Esclusiva

Giugno 13 2025
Con gli occhi di chi vive l’albinismo

Dall’Italia all’Africa, la testimonianza di Marianna e il lavoro di Albinit per superare stereotipi, barriere architettoniche e superstizioni

In Italia una persona su 17.000 nasce con l’albinismo, ma la statistica non racconta tutto: non dice della fatica di leggere un cartello alla fermata dell’autobus, dell’impossibilità di abbronzarsi senza rischi, delle discriminazioni sociali, delle barriere visive che ostacolano anche le azioni più semplici. Non è solo “avere la pelle bianca”, ma è una malattia genetica rara ed ereditaria, caratterizzata dalla carenza di melanina, il pigmento che colora la cute, i capelli e gli occhi. Eppure, nell’immaginario collettivo, resta spesso confinata all’aspetto fisico.

A cambiare la narrazione ci provano associazioni no profit come Albinit, che dal 2008 promuove consapevolezza, supporto e inclusione per le persone con albinismo e le loro famiglie. Tra le voci che animano oggi il direttivo c’è quella di Marianna, 30 anni, architetta, attivista e curatrice di contenuti social. «Conosco Albinit dal 2012, l’ho scoperta per caso cercando informazioni su internet», racconta. «All’epoca sentivo il bisogno di confrontarmi con qualcuno che stesse vivendo la mia stessa esperienza. Ho una sorella più grande, anche lei albina, ed è stato prezioso crescere insieme e parlarne con lei. Ma desideravo incontrare anche qualcuno fuori dalla mia famiglia ed entrare in contatto con la comunità dell’associazione è stato diverso. È come aver trovato altri fratelli, con cui ho avuto una connessione inaspettata, ma fortissima».    

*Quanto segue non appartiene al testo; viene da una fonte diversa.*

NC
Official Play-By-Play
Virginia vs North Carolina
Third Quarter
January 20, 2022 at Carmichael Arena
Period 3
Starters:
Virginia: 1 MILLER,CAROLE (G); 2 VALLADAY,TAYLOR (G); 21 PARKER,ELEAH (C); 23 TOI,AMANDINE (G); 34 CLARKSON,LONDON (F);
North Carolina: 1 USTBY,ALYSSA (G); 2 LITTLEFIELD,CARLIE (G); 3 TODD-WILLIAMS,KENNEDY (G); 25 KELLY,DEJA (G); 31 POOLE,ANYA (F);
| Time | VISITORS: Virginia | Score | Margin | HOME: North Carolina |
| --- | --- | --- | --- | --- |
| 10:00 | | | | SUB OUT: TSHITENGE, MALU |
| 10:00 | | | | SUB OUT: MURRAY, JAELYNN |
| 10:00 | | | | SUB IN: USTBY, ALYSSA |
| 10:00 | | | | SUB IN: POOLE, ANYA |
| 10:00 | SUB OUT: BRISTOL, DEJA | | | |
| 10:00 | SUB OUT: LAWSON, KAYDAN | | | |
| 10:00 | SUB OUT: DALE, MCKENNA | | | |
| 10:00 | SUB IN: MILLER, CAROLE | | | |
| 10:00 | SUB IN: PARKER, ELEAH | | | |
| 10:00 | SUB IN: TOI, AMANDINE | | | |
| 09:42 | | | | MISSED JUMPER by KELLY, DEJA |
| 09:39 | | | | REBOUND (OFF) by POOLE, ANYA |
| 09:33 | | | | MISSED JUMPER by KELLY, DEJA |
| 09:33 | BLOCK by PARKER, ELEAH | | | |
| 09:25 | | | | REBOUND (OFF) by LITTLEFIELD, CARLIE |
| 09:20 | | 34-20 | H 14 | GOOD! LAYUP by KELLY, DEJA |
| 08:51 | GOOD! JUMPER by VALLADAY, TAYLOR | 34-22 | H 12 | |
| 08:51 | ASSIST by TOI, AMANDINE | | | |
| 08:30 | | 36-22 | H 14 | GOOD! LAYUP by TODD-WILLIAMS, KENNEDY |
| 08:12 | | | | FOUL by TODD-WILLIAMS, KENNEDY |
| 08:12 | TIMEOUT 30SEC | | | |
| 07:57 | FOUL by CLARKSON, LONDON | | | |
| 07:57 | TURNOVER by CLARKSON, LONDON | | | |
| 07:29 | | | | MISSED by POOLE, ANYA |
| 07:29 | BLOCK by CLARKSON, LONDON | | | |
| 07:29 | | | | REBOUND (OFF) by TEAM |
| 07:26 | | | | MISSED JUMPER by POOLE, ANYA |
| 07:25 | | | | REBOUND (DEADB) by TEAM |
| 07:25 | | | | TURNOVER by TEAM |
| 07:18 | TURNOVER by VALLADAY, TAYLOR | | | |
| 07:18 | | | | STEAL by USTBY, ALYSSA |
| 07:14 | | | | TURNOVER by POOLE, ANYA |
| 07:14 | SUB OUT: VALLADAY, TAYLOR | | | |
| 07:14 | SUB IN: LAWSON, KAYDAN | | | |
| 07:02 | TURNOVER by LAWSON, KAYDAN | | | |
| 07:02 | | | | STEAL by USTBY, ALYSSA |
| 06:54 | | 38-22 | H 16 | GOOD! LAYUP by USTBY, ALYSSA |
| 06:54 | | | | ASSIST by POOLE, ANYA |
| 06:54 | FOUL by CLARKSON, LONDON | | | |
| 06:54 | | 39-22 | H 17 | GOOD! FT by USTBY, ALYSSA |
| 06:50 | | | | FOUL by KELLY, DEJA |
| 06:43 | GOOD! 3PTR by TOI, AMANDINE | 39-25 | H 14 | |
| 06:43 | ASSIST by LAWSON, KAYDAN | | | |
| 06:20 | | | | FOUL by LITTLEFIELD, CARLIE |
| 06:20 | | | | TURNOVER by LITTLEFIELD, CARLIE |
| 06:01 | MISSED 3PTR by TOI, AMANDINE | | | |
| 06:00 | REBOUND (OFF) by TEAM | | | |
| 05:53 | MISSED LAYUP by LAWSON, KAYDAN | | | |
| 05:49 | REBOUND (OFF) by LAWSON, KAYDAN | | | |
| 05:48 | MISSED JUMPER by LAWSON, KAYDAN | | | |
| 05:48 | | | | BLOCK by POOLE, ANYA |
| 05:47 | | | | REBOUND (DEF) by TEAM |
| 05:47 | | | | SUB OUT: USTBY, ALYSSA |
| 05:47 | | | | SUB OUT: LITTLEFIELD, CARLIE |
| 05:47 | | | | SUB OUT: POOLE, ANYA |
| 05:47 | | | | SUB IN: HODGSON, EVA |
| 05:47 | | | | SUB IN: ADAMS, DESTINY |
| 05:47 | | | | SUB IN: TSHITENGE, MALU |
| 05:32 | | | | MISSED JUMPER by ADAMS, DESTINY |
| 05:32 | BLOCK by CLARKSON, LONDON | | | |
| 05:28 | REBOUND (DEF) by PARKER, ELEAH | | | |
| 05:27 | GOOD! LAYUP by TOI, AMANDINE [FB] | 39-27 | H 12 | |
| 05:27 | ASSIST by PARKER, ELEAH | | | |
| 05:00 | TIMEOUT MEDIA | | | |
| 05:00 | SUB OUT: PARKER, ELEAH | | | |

Con gli occhi di chi vive l’albinismo
Marianna Pezzella

Col tempo, Marianna ha imparato a raccontarsi con chiarezza e forza, maturata passo dopo passo: «Sono cresciuta in un contesto di periferia, nella provincia di Napoli, dove la mentalità non era molto aperta. Quando andavo al liceo mi è capitato che mi prendessero in giro per il mio aspetto, sul fatto che avessi i capelli bianchi e che non potessi abbronzarmi, ma quello che mi colpiva di più erano le battute sgradevoli sui problemi legati alla vista. Le persone albine, infatti, hanno problemi di ipovisione e fotofobia».

Gli ostacoli quotidiani non nascono solo da una mancanza di empatia, ma soprattutto da una scarsa conoscenza della condizione. «C’è ancora un po’ di resistenza. La vera barriera oggi è sociale e riguarda tutto ciò che impedisce a una persona con disabilità sensoriale di muoversi e vivere normalmente» spiega lei.

Per affrontare queste problematiche, Albinit organizza eventi e conferenze che invitano a guardare oltre gli stereotipi, raccontando storie esemplari come quella dello psichiatra Ettore Guaia, oggi direttore medico di salute mentale giovanile in Australia. Durante la sua infanzia ad Agrigento, ogni anno doveva attraversare l’Italia con la sua famiglia solo per poter ottenere un paio di occhiali su misura a Milano, allora unico posto dove trovare un ottico specializzato.

Ma in alcune aree del mondo la realtà è ben più dura. Dal 2014, le Nazioni Unite hanno istituito il 13 giugno la Giornata Internazionale dell’Albinismo, per accendere i riflettori su una situazione drammatica che riguarda soprattutto l’Africa. In alcuni Paesi subsahariani, l’incidenza della malattia è altissima: in Tanzania si registra un caso ogni 1.400 individui, in alcune zone del Malawi e dello Zimbabwe addirittura uno su 1.000.

Qui l’albinismo non è solo stigma, ma pericolo concreto. A causa di credenze superstiziose, chi ne è affetto è bersaglio di violenze, persecuzioni e, in casi più estremi, omicidi: si ritiene che abbiano poteri magici o che i loro organi portino fortuna. Una pratica atroce, denunciata da organizzazioni come Amnesty International, che ancora oggi resiste in alcune regioni.

Anche in questi contesti, Albinit cerca di intervenire con progetti di cooperazione. Tra i più importanti “Uno sguardo oltre il colore” offre assistenza sanitaria alle comunità in Senegal. Qui, un abitante su 2.000 è albino, e l’aspettativa di vita non supera i 40 anni, soprattutto a causa dei tumori della pelle non trattati.